Research Roundup: Doctors Aren't Paid To Talk; Savings From High-Deductible Plans

Each week, KHN compiles a selection of recently released health policy studies and briefs.

Journal of the American Medical Association: The State of US Health, 1990-2010
Understanding the major health problems in the United States and how they are changing over time is critical for informing national health policy. ... From 1990 to 2010, the United States made substantial progress in improving health. Life expectancy at birth and [healthy life expectancy] increased, all-cause death rates at all ages decreased, and age-specific rates of years lived with disability remained stable. However, morbidity and chronic disability now account for nearly half of the US health burden, and improvements in population health in the United States have not kept pace with advances in population health in other wealthy nations. The United States spends the most per capita on health care across all countries, lacks universal health coverage, and lags behind other high-income countries for life expectancy and many other health outcome measures. High costs with mediocre population health outcomes at the national level are compounded by marked disparities across communities, socioeconomic groups, and race and ethnicity groups. ... With increasing focus on population health outcomes that can be achieved through better public health, multisectoral action, and medical care, it is critical to determine which diseases, injuries, and risk factors are related to the greatest losses of health and how these risk factors and health outcomes are changing over time (US Burden of Disease Collaborators, et al, 8/14).

JAMA Internal Medicine: Medicare Payment For Cognitive Vs. Procedural Care
Health care costs in the United States are rising rapidly, and consensus exists that we are not achieving sufficient value for this investment. Historically, US physicians have been paid more for performing costly procedures that drive up spending and less for cognitive services that may conserve costs and promote population health. ... Our analysis indicates that Medicare reimburses physicians 3 to 5 times more for common procedural care than for cognitive care and illustrates the financial pressures that may contribute to the US health care system's emphasis on procedural care. We demonstrate that 2 common specialty procedures [a screening colonoscopy and extracting cataracts] can generate more revenue in 1 to 2 hours of total time than a primary care physician receives for an entire day's work (Sinsky and Dugdale, 8/12).

Assigned task 1: According to the research roundup, how many times more does Medicare reimburse physicians for common procedural care than for cognitive care?
Assigned task 2: Please sum up the research roundup in two sentences.
Assigned task 3: Carry the research roundup on from where it stops.
The data after this point is separate material and not part of the research roundup.

Extracted data:
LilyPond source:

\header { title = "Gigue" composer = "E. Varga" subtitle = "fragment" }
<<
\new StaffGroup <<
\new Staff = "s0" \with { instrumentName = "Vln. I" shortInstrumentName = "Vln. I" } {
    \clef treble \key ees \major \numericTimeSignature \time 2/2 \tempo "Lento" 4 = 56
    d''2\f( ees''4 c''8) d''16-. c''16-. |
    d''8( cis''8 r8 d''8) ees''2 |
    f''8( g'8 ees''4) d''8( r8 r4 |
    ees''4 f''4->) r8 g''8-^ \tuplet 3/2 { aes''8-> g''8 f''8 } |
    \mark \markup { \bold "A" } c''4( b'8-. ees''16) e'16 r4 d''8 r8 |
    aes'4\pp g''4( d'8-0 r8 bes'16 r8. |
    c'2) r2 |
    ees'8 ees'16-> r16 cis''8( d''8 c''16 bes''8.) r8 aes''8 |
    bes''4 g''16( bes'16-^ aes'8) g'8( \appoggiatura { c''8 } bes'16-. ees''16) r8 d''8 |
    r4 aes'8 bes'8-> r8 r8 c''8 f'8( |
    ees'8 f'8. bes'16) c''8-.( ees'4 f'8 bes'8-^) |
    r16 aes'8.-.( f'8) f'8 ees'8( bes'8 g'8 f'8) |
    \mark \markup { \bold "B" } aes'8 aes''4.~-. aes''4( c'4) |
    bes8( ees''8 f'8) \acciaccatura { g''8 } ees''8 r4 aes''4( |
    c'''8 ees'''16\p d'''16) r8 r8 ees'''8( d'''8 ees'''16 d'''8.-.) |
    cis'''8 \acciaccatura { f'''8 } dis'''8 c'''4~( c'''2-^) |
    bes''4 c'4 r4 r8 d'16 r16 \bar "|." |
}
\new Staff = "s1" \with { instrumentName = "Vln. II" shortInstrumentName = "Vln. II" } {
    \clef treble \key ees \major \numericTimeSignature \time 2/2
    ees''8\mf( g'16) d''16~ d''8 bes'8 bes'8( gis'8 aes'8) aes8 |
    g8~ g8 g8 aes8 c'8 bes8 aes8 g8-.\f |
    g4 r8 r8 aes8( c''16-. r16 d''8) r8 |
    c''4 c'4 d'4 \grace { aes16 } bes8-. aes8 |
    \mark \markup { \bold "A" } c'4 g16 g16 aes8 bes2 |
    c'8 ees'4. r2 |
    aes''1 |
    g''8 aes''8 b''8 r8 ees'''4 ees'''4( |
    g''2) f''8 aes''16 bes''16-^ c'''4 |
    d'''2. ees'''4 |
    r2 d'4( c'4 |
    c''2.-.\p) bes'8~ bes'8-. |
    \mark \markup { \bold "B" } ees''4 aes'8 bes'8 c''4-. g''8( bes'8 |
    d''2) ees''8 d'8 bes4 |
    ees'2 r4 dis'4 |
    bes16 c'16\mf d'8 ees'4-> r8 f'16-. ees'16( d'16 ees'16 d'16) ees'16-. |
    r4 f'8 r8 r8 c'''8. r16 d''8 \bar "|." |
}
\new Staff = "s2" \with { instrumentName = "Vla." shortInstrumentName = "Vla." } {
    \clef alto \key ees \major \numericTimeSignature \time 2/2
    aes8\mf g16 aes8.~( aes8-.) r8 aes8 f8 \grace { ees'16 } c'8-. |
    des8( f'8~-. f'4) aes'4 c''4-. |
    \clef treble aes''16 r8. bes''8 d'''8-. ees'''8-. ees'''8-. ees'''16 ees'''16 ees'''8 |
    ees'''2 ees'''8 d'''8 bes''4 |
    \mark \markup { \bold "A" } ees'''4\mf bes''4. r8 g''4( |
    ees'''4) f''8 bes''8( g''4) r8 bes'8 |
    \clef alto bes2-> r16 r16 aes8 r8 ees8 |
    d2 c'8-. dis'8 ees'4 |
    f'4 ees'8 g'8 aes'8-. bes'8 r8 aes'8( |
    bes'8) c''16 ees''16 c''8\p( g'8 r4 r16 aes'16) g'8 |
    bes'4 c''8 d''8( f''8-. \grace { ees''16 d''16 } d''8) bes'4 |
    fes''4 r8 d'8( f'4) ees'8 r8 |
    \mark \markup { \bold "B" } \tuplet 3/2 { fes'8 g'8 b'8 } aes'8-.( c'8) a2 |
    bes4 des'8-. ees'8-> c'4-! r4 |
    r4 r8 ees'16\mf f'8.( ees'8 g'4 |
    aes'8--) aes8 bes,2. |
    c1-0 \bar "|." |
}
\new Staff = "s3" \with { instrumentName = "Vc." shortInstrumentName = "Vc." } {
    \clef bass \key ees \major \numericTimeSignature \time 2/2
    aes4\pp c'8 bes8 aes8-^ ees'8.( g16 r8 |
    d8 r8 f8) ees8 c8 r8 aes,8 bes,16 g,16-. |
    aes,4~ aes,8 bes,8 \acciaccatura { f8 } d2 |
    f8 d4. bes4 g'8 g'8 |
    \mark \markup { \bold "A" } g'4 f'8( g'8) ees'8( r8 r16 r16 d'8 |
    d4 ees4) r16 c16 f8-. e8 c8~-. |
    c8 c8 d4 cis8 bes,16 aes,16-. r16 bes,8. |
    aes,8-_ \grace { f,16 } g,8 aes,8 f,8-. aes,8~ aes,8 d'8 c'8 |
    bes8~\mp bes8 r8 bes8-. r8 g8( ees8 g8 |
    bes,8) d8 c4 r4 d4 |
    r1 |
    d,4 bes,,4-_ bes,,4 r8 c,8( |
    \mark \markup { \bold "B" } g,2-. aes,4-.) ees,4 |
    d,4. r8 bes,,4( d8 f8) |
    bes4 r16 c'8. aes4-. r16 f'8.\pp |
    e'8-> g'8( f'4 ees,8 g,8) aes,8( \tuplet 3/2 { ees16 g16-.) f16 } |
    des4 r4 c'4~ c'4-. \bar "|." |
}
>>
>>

Task response 1: 3 to 5 times more.

Task response 2: A JAMA study found that from 1990 to 2010 US health improved, with life expectancy rising and death rates falling, yet the country spends the most per capita on health care while lagging behind other high-income countries in life expectancy and many other outcomes. A JAMA Internal Medicine analysis found that Medicare pays physicians 3 to 5 times more for common procedural care than for cognitive care, so two common specialty procedures can generate more revenue in 1 to 2 hours than a primary care physician receives for an entire day's work.

Task response 3:
Employee Benefit Research Institute: Health Care Spending After Adopting A Full-Replacement, High-Deductible Health Plan With A Health Savings Account: A Five-Year Study
This study reports experience over five years from a single large employer in the Midwestern United States that adopted a high-deductible health plan with a health savings account (HSA) for all employees. This study represents one of the longest observation periods reported with a full-replacement [consumer directed health plan], and it is one of the few studies with a matched control group. ... Results show that spending was reduced significantly in the inaugural year of the HSA plan in medical, pharmacy, and total-claims categories. Further, the magnitude of the cost savings was greatest in this first year but the cost savings continued over the succeeding three years albeit at a slower pace (Fronstin and Roebuck, August 2013).

George Washington University School of Public Health and Health Services: The Bipartisan Senate Immigration Bill: Implications For Health Coverage And Health Access
Large disparities in health insurance coverage and access to care now exist, when non-citizen immigrants are compared with citizens. The changes in immigrants' health coverage and access as a result of the Senate bill would be modest and gradual. From the start, a bipartisan agreement was struck that unauthorized immigrants would remain ineligible for premium assistance or cost-sharing reductions under the ACA for many years while they are on the path to citizenship, that is, when they are in Registered Provisional Immigrant (RPI) status. Recognizing this, provisional immigrants are not subject to the ACA requirement that people must purchase insurance or pay a tax penalty. They would be permitted to buy insurance from the health insurance marketplaces (that is, the health insurance exchanges), but since federal subsidies would not be available, relatively few would be able to afford coverage. However, prior experience indicates that legalization will help these immigrants get better jobs, which could increase employer-sponsored private coverage for them and their families. They would become eligible for ACA benefits many years later, after attaining lawful permanent resident (LPR or "green card") status (Ku, 8/8).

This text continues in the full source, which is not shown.